▶ **Texte affiché**:
● ● ● ●

Pascal Cizeau, Cédric Verhaeghe et moi-même (trois membres de l'association BD'Essonne) nous constituons cette liste. Cédric et moi suivons beaucoup les nouveautés et Pascal est très à l'écoute du marché. J'aime mettre en avant les jeunes talents, cela vient du temps où j'étais libraire spécialisé. Nous avons fait venir Patrick Sobral pour la sortie du premier tome des Légendaires, bien avant que la série  n'explose et ne devienne un best-seller. Pareil avec Miss Prickly, la première dessinatrice de Mortelle Adèle. Nous essayons aussi de varier d'une année sur l'autre, pour ne pas avoir toujours les mêmes auteurs ni les mêmes séries. Avec l'association, nous mettons un point d'honneur à inviter l'ensemble des acteurs du monde de la bande dessinée : scénariste, dessinateur  ou coloriste, aussi bien masculin que féminin. Alors nous somme très fier de pouvoir dire que cette année nous avons à un auteur près une parité hommes/femmes parmi nos invités.

Vous invitez aussi régulièrement des auteurs étrangers ?

● ● ● ●

▶ **Données brutes**:

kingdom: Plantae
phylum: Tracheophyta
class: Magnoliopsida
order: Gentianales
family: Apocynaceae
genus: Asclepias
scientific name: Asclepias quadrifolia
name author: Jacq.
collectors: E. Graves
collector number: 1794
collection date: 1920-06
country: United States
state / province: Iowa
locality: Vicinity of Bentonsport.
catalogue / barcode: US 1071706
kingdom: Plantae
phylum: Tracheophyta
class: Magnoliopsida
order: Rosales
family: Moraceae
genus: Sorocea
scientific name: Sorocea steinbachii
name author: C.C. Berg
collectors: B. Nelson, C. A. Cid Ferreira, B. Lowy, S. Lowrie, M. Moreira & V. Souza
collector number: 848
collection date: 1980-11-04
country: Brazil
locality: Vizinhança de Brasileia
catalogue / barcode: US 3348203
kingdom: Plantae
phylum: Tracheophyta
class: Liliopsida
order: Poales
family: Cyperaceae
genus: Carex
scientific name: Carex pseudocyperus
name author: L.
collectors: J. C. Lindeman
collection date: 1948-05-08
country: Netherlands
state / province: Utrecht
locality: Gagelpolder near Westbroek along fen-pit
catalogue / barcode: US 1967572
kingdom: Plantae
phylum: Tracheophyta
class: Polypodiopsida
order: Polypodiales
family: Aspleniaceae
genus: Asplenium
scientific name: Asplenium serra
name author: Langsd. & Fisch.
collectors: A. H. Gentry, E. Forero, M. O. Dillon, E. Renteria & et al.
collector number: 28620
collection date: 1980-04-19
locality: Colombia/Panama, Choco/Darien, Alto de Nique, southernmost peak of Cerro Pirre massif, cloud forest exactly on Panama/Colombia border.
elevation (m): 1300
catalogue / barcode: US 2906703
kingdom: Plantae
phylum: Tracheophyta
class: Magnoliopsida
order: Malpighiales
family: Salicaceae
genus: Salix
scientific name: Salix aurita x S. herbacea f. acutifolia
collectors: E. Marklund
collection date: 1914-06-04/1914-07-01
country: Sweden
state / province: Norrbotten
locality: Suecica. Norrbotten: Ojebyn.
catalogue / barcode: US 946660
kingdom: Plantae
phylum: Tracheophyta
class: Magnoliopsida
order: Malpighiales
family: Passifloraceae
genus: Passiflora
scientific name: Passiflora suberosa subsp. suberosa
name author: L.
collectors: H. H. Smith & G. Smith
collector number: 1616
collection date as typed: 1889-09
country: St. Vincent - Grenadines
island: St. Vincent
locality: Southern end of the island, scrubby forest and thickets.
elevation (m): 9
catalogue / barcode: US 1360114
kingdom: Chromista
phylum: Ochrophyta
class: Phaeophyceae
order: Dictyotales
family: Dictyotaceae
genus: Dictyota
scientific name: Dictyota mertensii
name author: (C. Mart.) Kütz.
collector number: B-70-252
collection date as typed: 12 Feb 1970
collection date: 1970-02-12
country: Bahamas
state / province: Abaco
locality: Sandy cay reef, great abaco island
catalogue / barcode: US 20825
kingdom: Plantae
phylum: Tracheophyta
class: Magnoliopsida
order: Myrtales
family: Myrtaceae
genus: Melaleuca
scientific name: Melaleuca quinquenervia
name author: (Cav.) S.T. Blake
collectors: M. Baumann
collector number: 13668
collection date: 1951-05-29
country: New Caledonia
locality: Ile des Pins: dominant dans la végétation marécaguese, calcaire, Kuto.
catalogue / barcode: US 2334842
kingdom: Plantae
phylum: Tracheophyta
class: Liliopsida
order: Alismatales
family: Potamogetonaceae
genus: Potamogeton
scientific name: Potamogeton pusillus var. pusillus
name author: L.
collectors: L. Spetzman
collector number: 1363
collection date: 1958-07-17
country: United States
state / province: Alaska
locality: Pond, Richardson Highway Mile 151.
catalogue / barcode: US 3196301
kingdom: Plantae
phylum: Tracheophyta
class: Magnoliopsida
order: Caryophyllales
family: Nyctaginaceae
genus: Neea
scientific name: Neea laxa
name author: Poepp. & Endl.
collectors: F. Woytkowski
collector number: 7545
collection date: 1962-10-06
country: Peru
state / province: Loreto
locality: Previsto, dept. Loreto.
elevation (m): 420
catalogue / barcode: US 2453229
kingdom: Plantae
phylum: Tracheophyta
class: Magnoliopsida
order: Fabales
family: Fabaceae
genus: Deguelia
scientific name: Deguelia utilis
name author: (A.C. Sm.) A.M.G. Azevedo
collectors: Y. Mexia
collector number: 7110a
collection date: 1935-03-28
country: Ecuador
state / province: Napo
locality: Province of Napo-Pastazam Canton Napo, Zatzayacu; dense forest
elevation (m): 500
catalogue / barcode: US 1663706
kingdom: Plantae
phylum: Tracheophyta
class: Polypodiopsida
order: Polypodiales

● ● ● ●

▶ **Consigne 1**: Dans le texte sur l'association BD'Essonne, quel auteur l'association a-t-elle fait venir pour la sortie du premier tome des Légendaires ?
▶ **Consigne 2**: Poursuivez le texte sur l'association BD'Essonne après sa dernière phrase.
Ces données proviennent d'une autre source que le texte.

▶ **Résultat 1**: Patrick Sobral.

▶ **Résultat 2**:
On invite les auteurs qui plaisent à nos visiteurs. Et ça n'est pas une surprise que de se dire qu'il n'y a pas de frontière pour la lecture. Nous avons eu des invités italiens, espagnols, allemands, serbes et même chinois. En 2016, nous avons réussi à contractualiser la venue de Yôichi Takahashi. Et c'est très compliqué et coûteux car un auteur japonais ne se déplace pas qu'avec sa famille, mais aussi ses éditeurs et assistants. Mais comme il y a eu les attentats, la venue de l'auteur a été annulée à la dernière minute. Mais nous sommes toujours intéressés pour inviter un mangaka au festival de Puteaux.

Concrètement, racontez-nous les étapes pour la venue de Bill Morrison cette année.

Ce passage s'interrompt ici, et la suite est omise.